(Saved data entries)
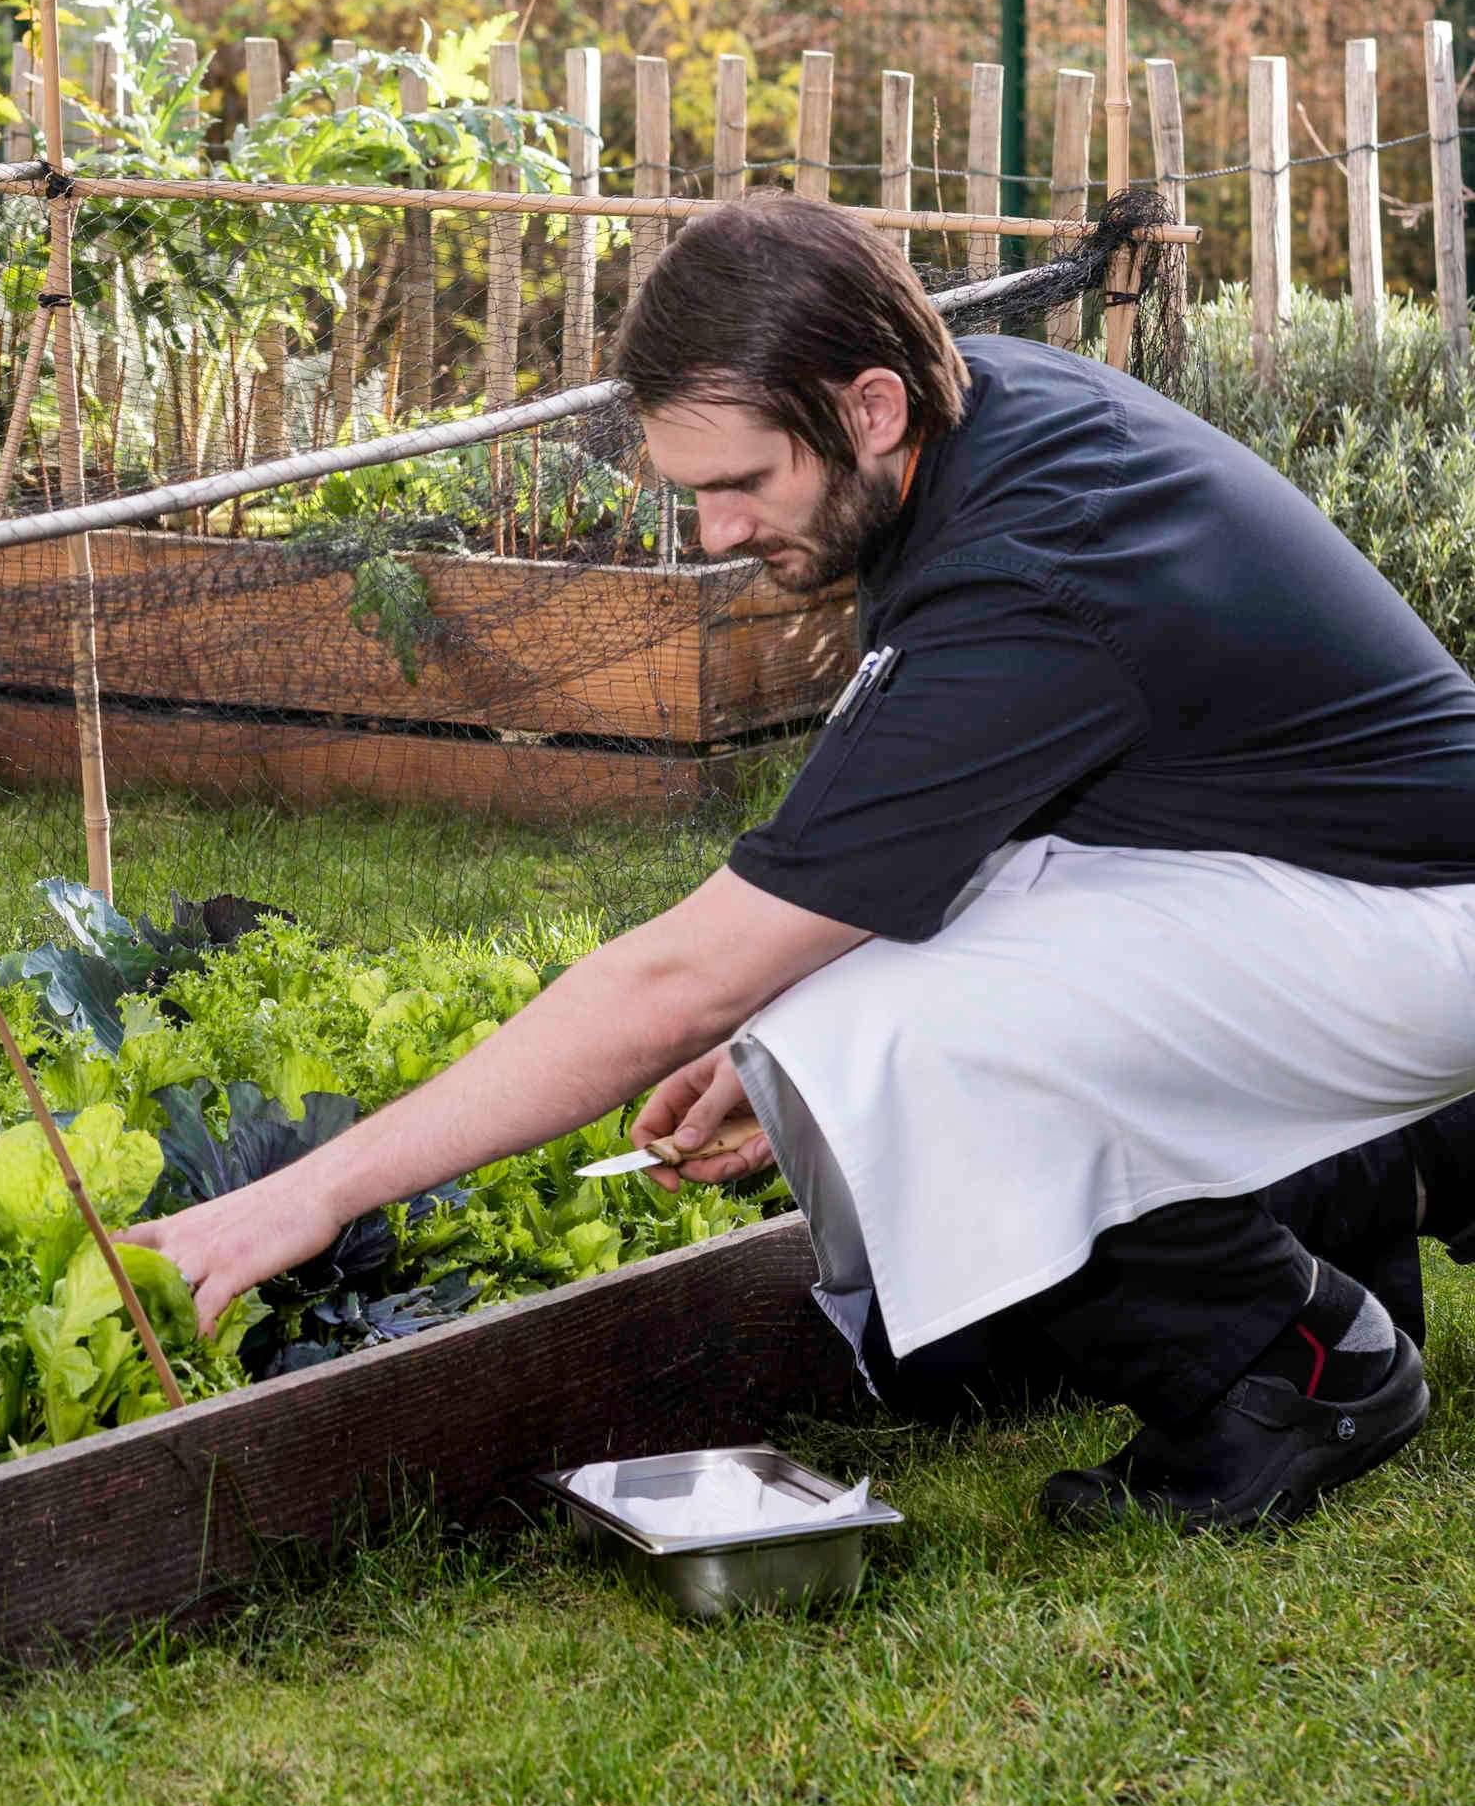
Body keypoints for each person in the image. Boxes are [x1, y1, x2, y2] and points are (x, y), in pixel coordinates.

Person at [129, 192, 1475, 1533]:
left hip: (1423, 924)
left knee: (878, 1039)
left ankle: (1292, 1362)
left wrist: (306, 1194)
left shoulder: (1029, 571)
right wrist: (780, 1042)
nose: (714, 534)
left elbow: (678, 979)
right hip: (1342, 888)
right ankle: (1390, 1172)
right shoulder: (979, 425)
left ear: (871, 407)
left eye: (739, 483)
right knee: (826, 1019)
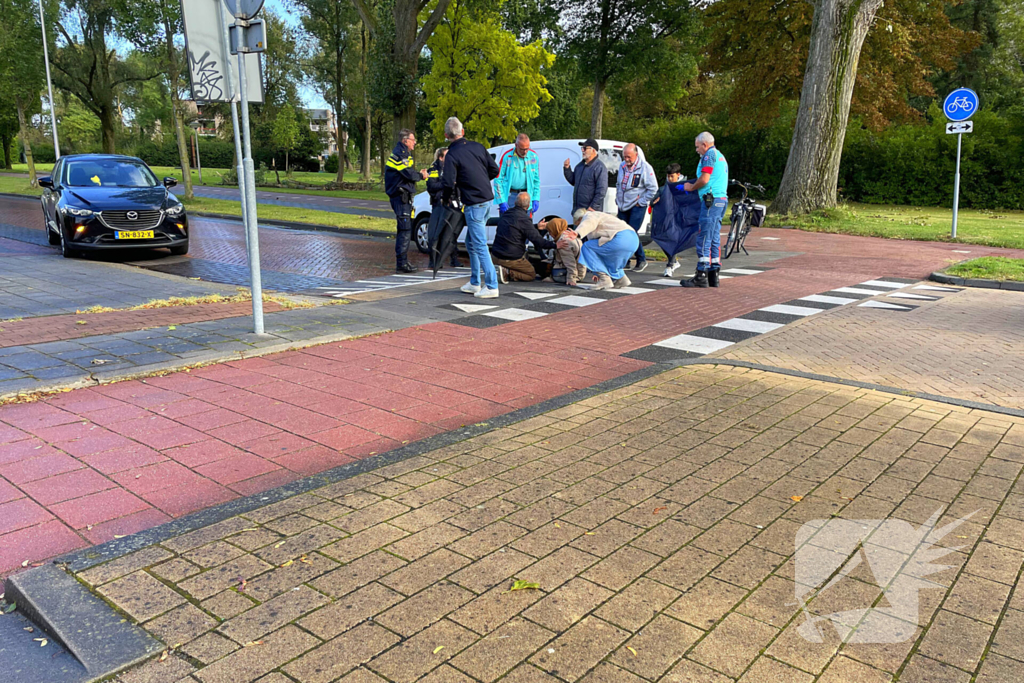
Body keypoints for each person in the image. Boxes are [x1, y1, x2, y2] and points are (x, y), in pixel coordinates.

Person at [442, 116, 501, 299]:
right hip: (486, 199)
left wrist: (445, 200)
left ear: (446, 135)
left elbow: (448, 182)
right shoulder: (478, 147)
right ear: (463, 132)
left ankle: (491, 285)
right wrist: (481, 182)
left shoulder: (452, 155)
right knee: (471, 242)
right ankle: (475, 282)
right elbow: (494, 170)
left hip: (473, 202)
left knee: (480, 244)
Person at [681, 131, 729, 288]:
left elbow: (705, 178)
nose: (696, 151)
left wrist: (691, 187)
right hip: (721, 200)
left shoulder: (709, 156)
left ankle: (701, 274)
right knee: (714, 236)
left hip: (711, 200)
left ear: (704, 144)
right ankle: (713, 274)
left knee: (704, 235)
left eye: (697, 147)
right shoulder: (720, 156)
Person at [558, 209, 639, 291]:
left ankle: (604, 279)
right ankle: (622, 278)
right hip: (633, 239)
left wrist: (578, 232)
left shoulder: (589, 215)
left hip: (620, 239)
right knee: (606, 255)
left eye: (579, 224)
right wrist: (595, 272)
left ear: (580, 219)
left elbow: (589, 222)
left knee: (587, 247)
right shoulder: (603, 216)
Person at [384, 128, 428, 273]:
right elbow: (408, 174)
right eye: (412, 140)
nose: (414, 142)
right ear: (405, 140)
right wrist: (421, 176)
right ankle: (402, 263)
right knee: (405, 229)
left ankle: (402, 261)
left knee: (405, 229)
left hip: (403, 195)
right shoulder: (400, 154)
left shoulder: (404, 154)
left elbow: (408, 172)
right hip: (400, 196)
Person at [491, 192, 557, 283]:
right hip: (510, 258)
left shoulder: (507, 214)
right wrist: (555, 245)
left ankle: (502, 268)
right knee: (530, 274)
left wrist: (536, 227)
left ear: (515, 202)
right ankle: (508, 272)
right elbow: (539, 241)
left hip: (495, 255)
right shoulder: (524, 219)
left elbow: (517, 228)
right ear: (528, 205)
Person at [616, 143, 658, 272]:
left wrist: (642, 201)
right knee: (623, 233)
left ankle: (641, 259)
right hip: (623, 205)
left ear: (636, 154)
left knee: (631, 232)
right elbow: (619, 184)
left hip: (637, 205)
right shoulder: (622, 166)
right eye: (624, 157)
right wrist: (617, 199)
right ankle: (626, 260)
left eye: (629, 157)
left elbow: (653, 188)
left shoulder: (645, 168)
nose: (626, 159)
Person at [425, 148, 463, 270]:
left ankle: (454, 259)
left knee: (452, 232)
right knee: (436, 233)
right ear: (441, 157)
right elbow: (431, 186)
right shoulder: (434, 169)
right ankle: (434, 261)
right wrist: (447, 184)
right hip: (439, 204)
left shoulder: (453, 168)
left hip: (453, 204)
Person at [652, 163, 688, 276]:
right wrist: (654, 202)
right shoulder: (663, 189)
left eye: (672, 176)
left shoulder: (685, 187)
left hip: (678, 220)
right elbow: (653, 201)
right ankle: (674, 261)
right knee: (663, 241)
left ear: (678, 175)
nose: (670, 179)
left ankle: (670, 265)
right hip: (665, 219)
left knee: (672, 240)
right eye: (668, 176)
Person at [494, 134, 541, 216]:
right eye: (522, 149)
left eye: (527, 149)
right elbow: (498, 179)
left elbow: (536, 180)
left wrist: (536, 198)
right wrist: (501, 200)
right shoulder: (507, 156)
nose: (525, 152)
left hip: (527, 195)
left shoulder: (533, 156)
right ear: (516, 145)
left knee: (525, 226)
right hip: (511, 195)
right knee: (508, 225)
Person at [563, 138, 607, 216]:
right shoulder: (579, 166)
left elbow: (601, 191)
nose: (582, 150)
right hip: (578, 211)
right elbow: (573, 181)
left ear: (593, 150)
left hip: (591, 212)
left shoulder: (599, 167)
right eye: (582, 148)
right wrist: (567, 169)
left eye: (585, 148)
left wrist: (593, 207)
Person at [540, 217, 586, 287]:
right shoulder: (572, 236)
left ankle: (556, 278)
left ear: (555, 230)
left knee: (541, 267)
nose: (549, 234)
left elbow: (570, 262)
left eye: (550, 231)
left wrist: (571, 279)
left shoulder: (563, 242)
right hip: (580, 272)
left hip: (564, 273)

---

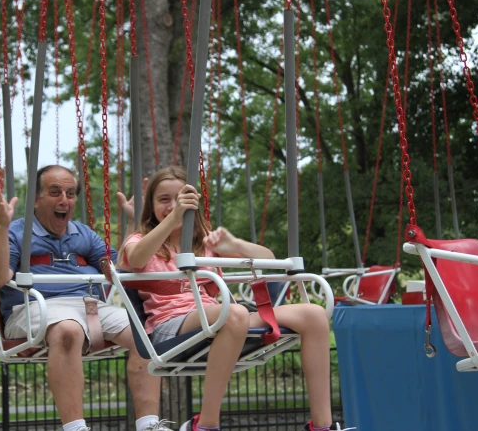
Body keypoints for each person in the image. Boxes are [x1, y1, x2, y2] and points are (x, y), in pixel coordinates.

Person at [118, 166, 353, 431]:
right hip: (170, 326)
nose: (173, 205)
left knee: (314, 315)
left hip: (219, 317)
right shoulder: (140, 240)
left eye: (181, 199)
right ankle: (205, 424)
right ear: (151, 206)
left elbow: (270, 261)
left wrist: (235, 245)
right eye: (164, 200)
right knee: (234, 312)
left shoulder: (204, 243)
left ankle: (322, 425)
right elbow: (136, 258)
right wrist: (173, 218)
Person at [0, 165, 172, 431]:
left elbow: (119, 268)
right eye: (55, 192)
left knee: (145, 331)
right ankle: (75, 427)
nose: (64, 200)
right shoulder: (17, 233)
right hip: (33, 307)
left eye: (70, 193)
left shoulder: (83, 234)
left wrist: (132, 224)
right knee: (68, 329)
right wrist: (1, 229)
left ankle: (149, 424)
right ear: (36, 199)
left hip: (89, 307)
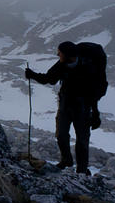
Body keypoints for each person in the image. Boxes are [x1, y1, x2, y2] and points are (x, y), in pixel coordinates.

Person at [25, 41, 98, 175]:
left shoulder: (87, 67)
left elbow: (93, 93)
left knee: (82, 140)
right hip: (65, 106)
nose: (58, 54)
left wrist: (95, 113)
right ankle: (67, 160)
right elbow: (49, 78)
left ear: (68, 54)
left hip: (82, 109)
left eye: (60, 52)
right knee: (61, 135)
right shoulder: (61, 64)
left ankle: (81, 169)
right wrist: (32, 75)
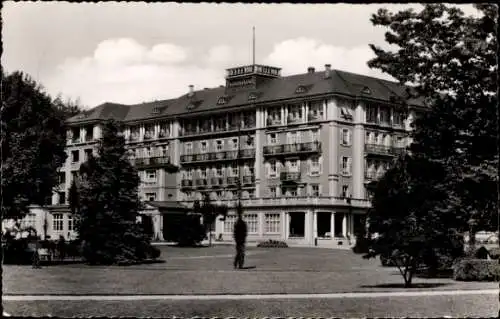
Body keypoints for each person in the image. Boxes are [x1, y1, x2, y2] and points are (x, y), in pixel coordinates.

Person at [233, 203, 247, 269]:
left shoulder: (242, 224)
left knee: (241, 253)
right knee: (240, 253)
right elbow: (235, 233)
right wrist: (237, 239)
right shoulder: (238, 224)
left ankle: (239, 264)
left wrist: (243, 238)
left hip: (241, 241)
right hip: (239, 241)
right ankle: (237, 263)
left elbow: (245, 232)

---

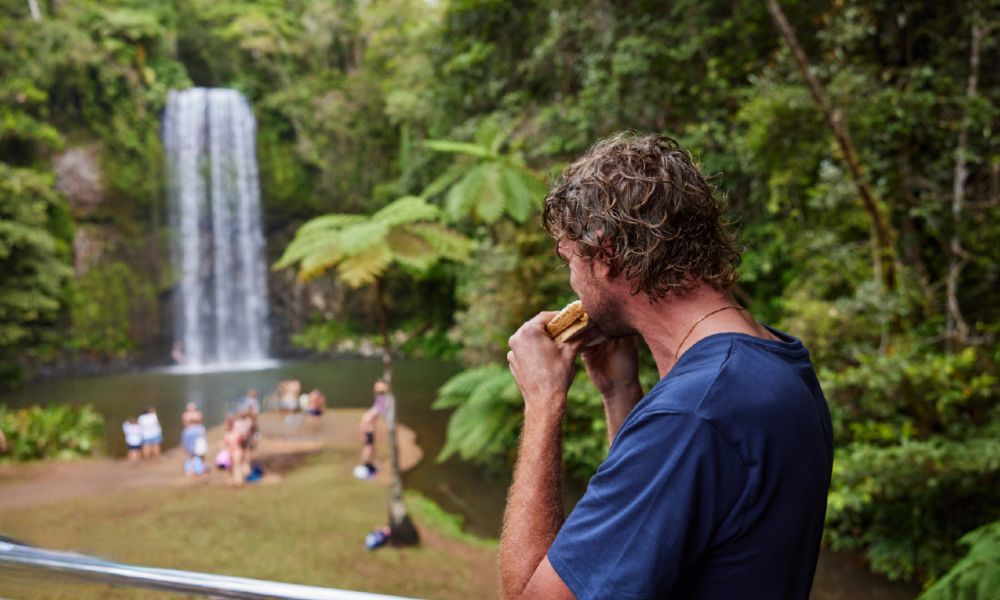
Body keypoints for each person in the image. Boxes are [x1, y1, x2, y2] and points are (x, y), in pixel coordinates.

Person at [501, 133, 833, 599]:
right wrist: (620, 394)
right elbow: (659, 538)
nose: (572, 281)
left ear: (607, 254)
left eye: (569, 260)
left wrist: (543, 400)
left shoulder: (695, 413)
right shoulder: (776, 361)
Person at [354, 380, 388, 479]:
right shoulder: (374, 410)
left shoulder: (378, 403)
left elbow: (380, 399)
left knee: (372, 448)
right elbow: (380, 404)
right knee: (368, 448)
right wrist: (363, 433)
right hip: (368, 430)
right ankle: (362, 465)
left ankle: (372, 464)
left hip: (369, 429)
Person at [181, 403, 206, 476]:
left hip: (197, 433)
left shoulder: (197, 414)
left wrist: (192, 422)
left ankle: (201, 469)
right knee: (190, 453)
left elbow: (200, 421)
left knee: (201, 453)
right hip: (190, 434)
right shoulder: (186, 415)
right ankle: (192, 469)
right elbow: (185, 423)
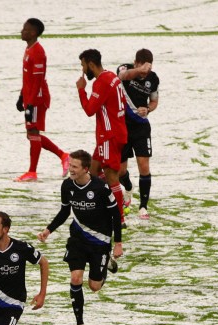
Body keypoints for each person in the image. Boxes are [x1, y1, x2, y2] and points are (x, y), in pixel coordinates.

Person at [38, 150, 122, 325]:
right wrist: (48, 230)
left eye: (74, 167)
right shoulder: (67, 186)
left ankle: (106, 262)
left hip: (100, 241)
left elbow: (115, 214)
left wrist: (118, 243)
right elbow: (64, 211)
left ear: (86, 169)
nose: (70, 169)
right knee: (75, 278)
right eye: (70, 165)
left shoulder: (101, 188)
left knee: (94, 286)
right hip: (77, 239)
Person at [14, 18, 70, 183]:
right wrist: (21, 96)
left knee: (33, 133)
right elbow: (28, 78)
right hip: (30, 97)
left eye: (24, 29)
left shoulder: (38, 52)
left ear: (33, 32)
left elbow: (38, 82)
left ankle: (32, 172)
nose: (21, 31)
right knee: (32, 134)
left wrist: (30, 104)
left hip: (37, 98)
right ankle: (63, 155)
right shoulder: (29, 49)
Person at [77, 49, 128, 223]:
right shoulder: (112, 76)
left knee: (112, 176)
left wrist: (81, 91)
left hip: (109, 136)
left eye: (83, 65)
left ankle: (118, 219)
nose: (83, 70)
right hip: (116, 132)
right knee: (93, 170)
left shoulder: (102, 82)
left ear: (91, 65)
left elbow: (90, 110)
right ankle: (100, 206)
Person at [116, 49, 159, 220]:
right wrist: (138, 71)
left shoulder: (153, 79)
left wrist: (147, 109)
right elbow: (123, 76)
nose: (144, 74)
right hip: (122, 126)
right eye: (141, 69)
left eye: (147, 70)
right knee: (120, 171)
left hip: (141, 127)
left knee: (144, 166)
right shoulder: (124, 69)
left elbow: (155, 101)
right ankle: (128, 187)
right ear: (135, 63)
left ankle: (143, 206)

Your instructions ->
Send back an exact copy of only the lines from the line with "nose: (173, 205)" up to and including the line with "right ear: (36, 199)" in the data above.

Answer to this task ->
nose: (173, 205)
left knee: (314, 315)
left hip: (219, 317)
right shoulder: (140, 240)
left eye: (181, 199)
right ankle: (205, 424)
right ear: (151, 206)
left elbow: (270, 261)
left wrist: (235, 245)
right eye: (164, 200)
right knee: (234, 312)
left shoulder: (204, 243)
left ankle: (322, 425)
right elbow: (136, 258)
right wrist: (173, 218)
Person at [0, 165, 172, 431]:
left elbow: (119, 268)
right eye: (55, 192)
left knee: (145, 331)
right ankle: (75, 427)
nose: (64, 200)
right shoulder: (17, 233)
right hip: (33, 307)
left eye: (70, 193)
left shoulder: (83, 234)
left wrist: (132, 224)
right knee: (68, 329)
right wrist: (1, 229)
left ankle: (149, 424)
right ear: (36, 199)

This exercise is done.